= Work instructions =
From the records below, pull each line that has "Virginia".

Records from a data collection
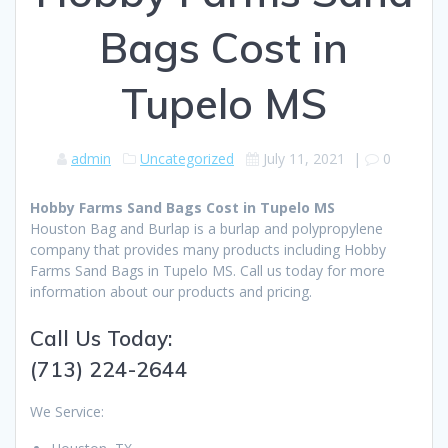
Bags Cost in
Tupelo MS
admin
Uncategorized
July 11, 2021
|
0
Hobby Farms Sand Bags Cost in Tupelo MS
Houston Bag and Burlap is a burlap and polypropylene
company that provides many products including Hobby
Farms Sand Bags in Tupelo MS. Call us today for more
information about our products and pricing.
Call Us Today:
(713) 224-2644
We Service:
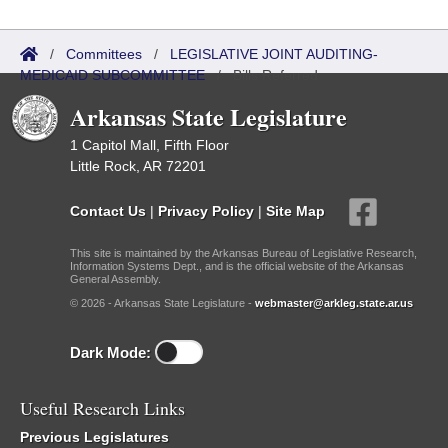
/
Committees
/
LEGISLATIVE JOINT AUDITING-
MEDICAID SUBCOMMITTEE
/
Bills Referred
Arkansas State Legislature
1 Capitol Mall, Fifth Floor
Little Rock, AR 72201
Contact Us
|
Privacy Policy
|
Site Map
This site is maintained by the Arkansas Bureau of Legislative Research,
Information Systems Dept., and is the official website of the Arkansas
General Assembly.
© 2026 - Arkansas State Legislature -
webmaster@arkleg.state.ar.us
Dark Mode:
Useful Research Links
Previous Legislatures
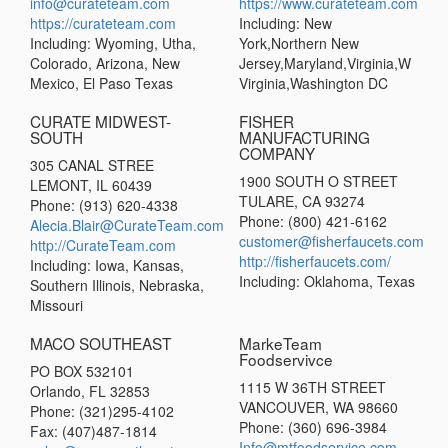
info@curateteam.com
https://www.curateteam.com
https://curateteam.com
Including: New
Including: Wyoming, Utha,
York,Northern New
Colorado, Arizona, New
Jersey,Maryland,Virginia,W
Mexico, El Paso Texas
Virginia,Washington DC
CURATE MIDWEST-
FISHER
SOUTH
MANUFACTURING
COMPANY
305 CANAL STREE
1900 SOUTH O STREET
LEMONT, IL 60439
TULARE, CA 93274
Phone: (913) 620-4338
Phone: (800) 421-6162
Alecia.Blair@CurateTeam.com
customer@fisherfaucets.com
http://CurateTeam.com
http://fisherfaucets.com/
Including: Iowa, Kansas,
Including: Oklahoma, Texas
Southern Illinois, Nebraska,
Missouri
MACO SOUTHEAST
MarkeTeam
Foodservivce
PO BOX 532101
1115 W 36TH STREET
Orlando, FL 32853
VANCOUVER, WA 98660
Phone: (321)295-4102
Phone: (360) 696-3984
Fax: (407)487-1814
Info@mtfoodservice.com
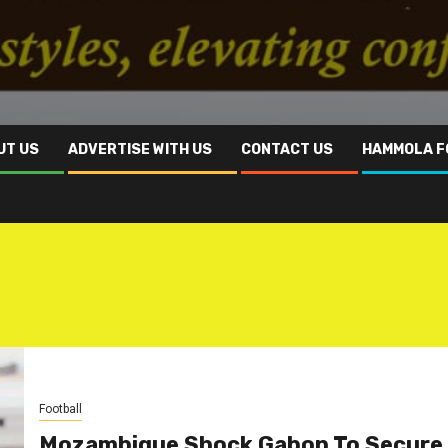
UT US
ADVERTISE WITH US
CONTACT US
HAMMOLA F
Football
Mozambique Shock Gabon To Secure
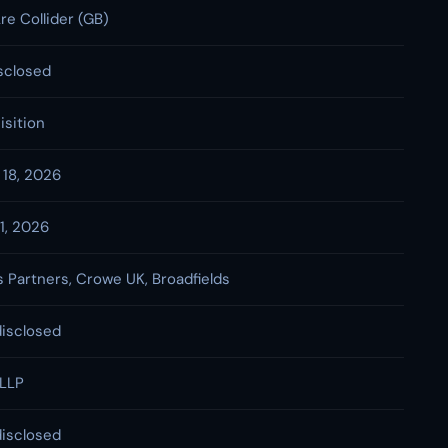
re Collider (GB)
sclosed
isition
 18, 2026
 1, 2026
 Partners, Crowe UK, Broadfields
disclosed
LLP
disclosed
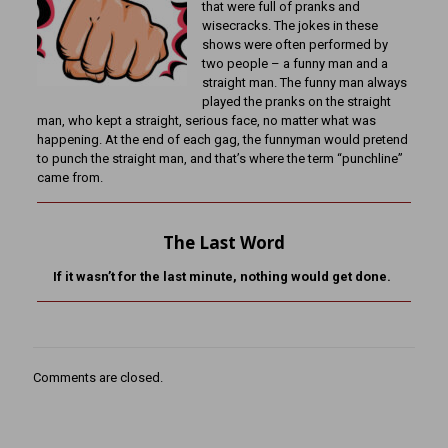
that were full of pranks and
wisecracks. The jokes in these
shows were often performed by
two people – a funny man and a
straight man. The funny man always
played the pranks on the straight
man, who kept a straight, serious face, no matter what was
happening. At the end of each gag, the funnyman would pretend
to punch the straight man, and that’s where the term “punchline”
came from.
The Last Word
If it wasn’t for the last minute, nothing would get done.
Comments are closed.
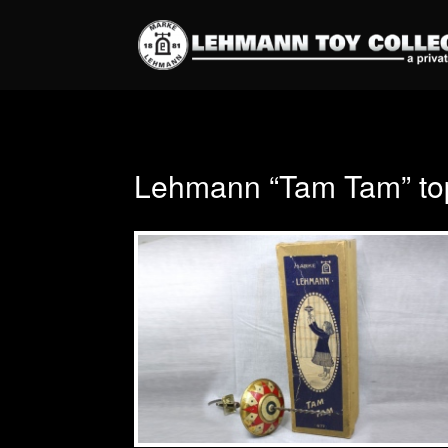
Lehmann “Tam Tam” to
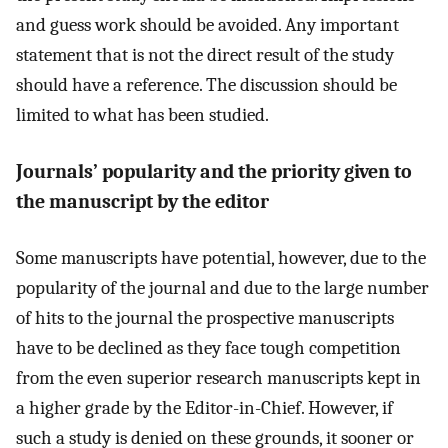
and guess work should be avoided. Any important
statement that is not the direct result of the study
should have a reference. The discussion should be
limited to what has been studied.
Journals’ popularity and the priority given to
the manuscript by the editor
Some manuscripts have potential, however, due to the
popularity of the journal and due to the large number
of hits to the journal the prospective manuscripts
have to be declined as they face tough competition
from the even superior research manuscripts kept in
a higher grade by the Editor-in-Chief. However, if
such a study is denied on these grounds, it sooner or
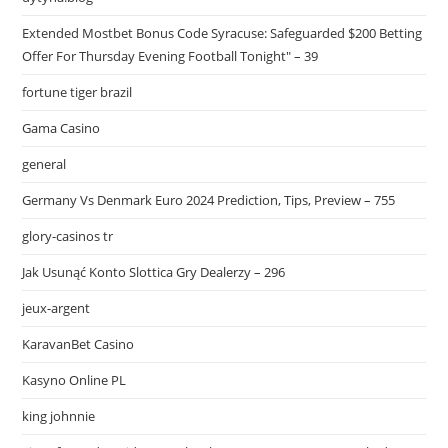
Extended Mostbet Bonus Code Syracuse: Safeguarded $200 Betting
Offer For Thursday Evening Football Tonight" – 39
fortune tiger brazil
Gama Casino
general
Germany Vs Denmark Euro 2024 Prediction, Tips, Preview – 755
glory-casinos tr
Jak Usunąć Konto Slottica Gry Dealerzy – 296
jeux-argent
KaravanBet Casino
Kasyno Online PL
king johnnie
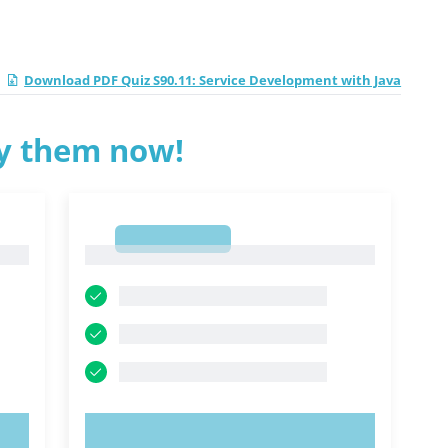
Download PDF Quiz S90.11: Service Development with Java
ry them now!
1
1
TRY NOW!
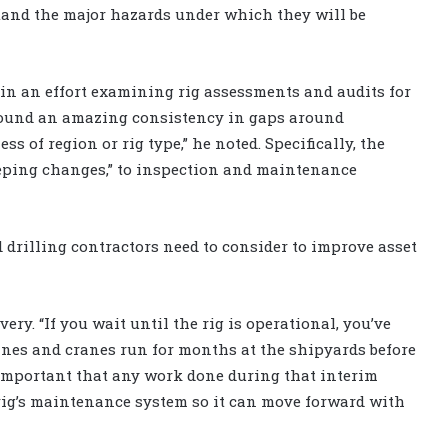
stand the major hazards under which they will be
 in an effort examining rig assessments and audits for
 found an amazing consistency in gaps around
s of region or rig type,” he noted. Specifically, the
eeping changes,” to inspection and maintenance
 drilling contractors need to consider to improve asset
very. “If you wait until the rig is operational, you’ve
ines and cranes run for months at the shipyards before
s important that any work done during that interim
 rig’s maintenance system so it can move forward with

= Output for this exercise =
Jersey,Maryland,Virginia,W
Virginia,Washington DC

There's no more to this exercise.